Leah Byrne in „Abteilung Q“. Netflix.
Und der strukturelle Klebstoff der Serie – sie als Thema zu bezeichnen wäre übertrieben – ist ein Trauma, verbunden mit einer sekundären Schicht von Schuld. Morck trägt die Last eines katastrophalen Vorfalls bei der Arbeit, der in einer wahrhaft schockierenden Eröffnungsszene dargestellt wird; seine Therapiesitzungen sind obligatorisch. Ein Teammitglied nimmt per Videokonferenz von seinem Krankenhausbett aus an Besprechungen teil. Ein anderes erlitt einen Nervenzusammenbruch, nachdem ein Zivilist versehentlich getötet wurde. Salim, der vielleicht ein professioneller Folterer war, ist im Vergleich dazu gut angepasst.

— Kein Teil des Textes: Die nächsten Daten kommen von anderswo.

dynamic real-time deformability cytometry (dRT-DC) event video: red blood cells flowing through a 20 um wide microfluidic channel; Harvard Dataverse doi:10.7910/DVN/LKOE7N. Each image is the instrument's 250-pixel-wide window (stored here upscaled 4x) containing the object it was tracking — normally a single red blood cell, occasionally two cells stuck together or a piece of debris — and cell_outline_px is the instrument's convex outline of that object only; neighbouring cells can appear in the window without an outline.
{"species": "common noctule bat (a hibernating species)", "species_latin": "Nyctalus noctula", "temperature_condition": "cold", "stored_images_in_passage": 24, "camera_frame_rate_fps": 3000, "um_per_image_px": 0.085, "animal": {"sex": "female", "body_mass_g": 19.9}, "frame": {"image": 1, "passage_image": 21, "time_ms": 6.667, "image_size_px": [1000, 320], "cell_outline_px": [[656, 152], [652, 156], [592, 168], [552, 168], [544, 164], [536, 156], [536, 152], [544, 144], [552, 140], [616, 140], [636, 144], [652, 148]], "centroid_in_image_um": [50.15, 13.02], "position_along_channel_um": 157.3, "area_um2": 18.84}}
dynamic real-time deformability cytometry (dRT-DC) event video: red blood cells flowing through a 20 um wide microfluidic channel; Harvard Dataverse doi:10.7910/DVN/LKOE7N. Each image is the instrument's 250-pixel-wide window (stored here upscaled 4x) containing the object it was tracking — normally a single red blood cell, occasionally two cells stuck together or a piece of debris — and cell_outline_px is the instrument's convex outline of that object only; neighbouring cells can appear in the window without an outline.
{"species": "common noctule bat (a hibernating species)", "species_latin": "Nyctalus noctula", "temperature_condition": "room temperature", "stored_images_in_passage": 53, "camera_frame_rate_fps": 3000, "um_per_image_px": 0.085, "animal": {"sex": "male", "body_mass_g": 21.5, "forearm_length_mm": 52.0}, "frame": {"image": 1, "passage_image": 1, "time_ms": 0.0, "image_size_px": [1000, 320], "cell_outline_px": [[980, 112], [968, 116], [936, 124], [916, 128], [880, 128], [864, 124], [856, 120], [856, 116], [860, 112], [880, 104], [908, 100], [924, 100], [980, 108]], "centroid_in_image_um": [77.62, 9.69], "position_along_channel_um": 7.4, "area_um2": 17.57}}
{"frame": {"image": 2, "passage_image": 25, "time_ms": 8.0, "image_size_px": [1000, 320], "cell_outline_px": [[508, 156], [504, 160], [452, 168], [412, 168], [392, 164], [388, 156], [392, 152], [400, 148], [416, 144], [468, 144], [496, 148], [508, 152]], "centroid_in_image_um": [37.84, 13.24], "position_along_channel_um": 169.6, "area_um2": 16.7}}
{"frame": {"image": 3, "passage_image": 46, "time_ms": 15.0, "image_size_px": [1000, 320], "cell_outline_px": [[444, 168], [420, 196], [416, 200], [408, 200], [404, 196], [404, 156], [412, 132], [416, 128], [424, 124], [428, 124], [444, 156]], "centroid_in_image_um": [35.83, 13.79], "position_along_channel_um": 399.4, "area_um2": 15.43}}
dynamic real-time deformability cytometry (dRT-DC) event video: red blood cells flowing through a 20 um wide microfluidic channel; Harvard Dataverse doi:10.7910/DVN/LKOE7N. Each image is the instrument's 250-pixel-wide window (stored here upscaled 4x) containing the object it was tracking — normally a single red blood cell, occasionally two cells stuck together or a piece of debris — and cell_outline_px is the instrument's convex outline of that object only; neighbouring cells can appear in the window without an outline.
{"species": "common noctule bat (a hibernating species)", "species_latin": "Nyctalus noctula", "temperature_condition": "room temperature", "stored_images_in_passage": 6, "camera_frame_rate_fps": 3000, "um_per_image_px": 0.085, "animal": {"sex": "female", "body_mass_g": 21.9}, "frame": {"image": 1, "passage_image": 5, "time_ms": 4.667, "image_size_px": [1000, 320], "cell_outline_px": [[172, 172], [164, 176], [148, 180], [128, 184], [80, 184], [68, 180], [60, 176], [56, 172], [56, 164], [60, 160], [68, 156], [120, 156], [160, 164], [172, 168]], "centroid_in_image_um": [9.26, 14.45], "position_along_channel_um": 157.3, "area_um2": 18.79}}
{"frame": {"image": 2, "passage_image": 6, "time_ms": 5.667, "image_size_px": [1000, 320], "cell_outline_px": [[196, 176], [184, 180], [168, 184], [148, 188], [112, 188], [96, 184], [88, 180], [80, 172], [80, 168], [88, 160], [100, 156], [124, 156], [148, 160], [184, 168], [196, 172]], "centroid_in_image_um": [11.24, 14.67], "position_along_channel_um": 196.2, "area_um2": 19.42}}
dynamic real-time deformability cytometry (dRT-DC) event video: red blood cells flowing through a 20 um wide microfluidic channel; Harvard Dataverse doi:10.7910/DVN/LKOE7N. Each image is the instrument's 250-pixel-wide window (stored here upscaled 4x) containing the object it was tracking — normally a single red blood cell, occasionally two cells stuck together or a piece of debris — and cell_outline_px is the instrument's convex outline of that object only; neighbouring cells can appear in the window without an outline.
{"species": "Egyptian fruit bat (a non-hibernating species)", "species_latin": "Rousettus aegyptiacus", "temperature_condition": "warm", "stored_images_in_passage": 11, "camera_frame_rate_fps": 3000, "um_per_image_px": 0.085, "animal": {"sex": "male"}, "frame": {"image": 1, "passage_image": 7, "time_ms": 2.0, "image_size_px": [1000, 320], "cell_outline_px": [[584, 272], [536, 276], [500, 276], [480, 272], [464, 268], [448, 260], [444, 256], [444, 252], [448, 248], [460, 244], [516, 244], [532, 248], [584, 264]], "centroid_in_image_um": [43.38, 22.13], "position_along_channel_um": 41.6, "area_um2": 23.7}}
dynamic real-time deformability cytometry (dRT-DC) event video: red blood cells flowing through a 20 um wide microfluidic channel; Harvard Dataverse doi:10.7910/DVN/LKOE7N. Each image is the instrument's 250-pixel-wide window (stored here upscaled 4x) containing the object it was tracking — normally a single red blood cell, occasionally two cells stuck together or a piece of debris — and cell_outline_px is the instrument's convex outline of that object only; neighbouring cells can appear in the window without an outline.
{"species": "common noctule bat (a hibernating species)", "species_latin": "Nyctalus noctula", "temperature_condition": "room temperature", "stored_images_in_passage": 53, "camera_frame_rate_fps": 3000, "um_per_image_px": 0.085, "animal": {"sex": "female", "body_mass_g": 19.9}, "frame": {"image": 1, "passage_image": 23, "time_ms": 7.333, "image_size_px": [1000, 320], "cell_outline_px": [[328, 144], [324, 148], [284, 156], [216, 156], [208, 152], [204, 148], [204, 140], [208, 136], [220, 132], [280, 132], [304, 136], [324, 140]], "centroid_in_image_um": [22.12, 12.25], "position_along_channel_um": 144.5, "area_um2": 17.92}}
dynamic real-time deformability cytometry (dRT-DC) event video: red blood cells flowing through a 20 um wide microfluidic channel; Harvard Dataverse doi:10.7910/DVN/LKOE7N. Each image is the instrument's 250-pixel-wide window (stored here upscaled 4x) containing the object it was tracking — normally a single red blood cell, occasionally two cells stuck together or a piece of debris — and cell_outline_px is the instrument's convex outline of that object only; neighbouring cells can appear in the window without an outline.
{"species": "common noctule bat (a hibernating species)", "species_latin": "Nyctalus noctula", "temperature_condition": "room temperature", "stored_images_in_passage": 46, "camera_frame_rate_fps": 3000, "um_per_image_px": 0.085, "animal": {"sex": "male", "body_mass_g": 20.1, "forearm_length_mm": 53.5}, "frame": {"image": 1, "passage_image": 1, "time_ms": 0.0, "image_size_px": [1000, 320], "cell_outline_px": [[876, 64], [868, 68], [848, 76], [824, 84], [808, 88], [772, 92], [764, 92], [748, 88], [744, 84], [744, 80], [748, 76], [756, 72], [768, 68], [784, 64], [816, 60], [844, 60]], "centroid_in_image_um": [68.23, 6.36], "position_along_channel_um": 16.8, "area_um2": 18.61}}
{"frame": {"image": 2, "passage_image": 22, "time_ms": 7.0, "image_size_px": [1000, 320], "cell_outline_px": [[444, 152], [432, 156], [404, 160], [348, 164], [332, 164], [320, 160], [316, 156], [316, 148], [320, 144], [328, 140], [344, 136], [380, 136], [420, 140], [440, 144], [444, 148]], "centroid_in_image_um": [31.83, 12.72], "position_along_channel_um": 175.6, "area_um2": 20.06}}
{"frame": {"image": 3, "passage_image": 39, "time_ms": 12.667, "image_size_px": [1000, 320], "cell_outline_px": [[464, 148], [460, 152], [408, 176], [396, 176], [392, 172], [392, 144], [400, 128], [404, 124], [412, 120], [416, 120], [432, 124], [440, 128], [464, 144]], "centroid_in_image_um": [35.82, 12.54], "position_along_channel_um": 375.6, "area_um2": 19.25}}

All das belastet Goode, dessen sonst so elegante Schönheit und sexuelle Anziehungskraft hier völlig abhandenkommen. Morck ignoriert gesellschaftliche Normen und ist, wie uns ständig gesagt wird, ein hoffnungsloser Trottel. Das beunruhigt den Zuschauer, denn selbst hinter seinem struppigen Haar und seinem ungepflegten Bart, seiner Ausdruckskraft und seinem Charisma ist Goode unfähig oder willens, wirklich hasserfüllt zu sein.
Morck hat natürlich ein Herz aus Gold. Aber die Serie lässt uns die gesamten neun Folgen auf eine emotionale Entladung warten, und das führt dazu, dass Goodes Darstellung zwar kompetent, aber etwas langweilig wirkt. Sie ist okay, aber Dept. Q wäre mit jemandem, der die Rolle wirklich etwas ungepflegter gestaltet hätte, vielleicht interessanter gewesen.